Will fans of The Office like Parks and Recreation? Ronny Thompson, Baltimore
Yes, they will, Ronny. Although the mockumentary style certainly did not start with the American version of The Office, that part will seem familiar. Other than that, it's a whole new cast of characters and a completely different world. I'm a huge fan of The Office, so hopefully it's as funny.
Are there any comedians you'd like to work with in the future? Ansley Hayes, Dallas
Phyllis Diller. I want us to do a road comedy together. And she drives. It would be called Crazy Grandma at the Wheel, and I would be a next-door neighbor she kidnaps because she's gotta get money to put down on a house in Florida. At the very end, we hold hands and we drive off a cliff. And there's a lot of sex scenes for both of us.
Why did you want to launch Smart Girls at the Party, your new Web series? Elizabeth Chan, Chicago
It's a talk show for young girls. We wanted to do something to show real, regular girls and what they're interested in. What better way to find that out than to ask them very serious, hard-hitting questions like "Which do you believe exist: unicorns or fairies?"
Did you pick up any motherhood dos and don'ts from your roles in movies like Mean Girls or Baby Mama? Michelle Rotuno-Johnson, Cincinnati, Ohio
I think I would be in real trouble if I learned mothering tips from either of those movies. There was a joke in Baby Mama where there was a stroller that, when it hit something, little air bags would come out. I do want one of those.

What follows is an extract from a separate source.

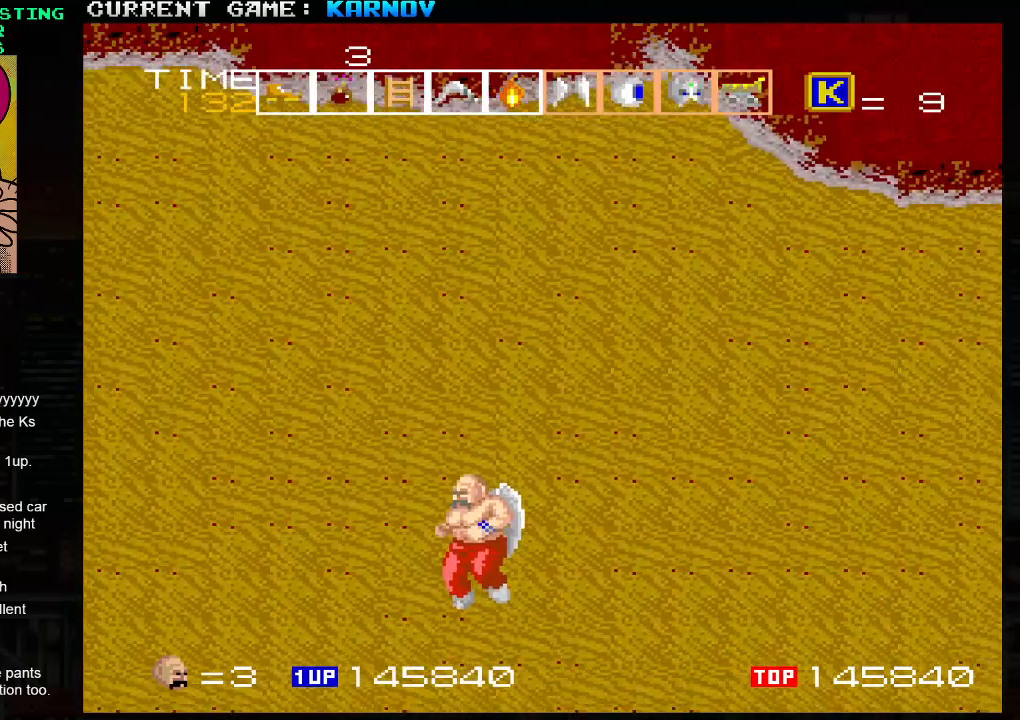
{"dt_ms": 500, "buttons": [], "left_stick": "down-right", "events": [[283, "left_stick", "down-right"]]}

Will the recession result in a higher demand for comedy? Yaara Tal, Herzliyya, Israel
I tell you what'll be a great recession comedy: Crazy Grandma at the Wheel. The movie's only going to cost $5. That's my new thing. All my new films are going to cost $5, or $2 if you bring your own beer. Then we just do one a month, and you'll have Crazy Grandma at the Wheel No. 12 in theaters next July. That's the kind of stuff I'm going to be working on to fight this recession.

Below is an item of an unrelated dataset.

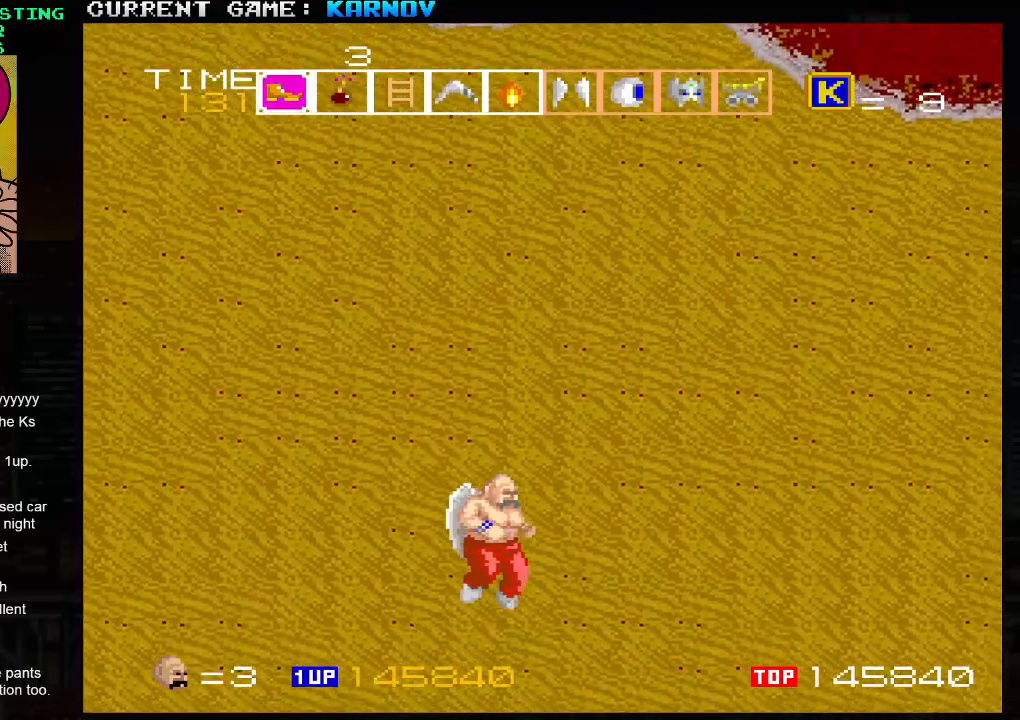
{"dt_ms": 500, "buttons": [], "left_stick": "down-left", "events": [[167, "left_stick", "down-left"]]}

How are sites like YouTube and Hulu changing TV comedy? Brooks Dennard, Dallas
It's inevitable that eventually we're going to be watching everything on our computers, if we aren't already. For people to be able to access your show in any way is a good thing. You can't fight that progress.
Do you have any advice for people who aren't naturally funny? Antonio Lucca, Venice
Be whoever you are. It doesn't matter if you're not naturally funny. Who cares? To be around funny people all the time is kind of exhausting. Sometimes you want to have an actual conversation. Antonio sounds like he would be able to describe to me various types of cured meats and cheeses or the best place to get a fresh piece of pasta. So I say don't worry about it.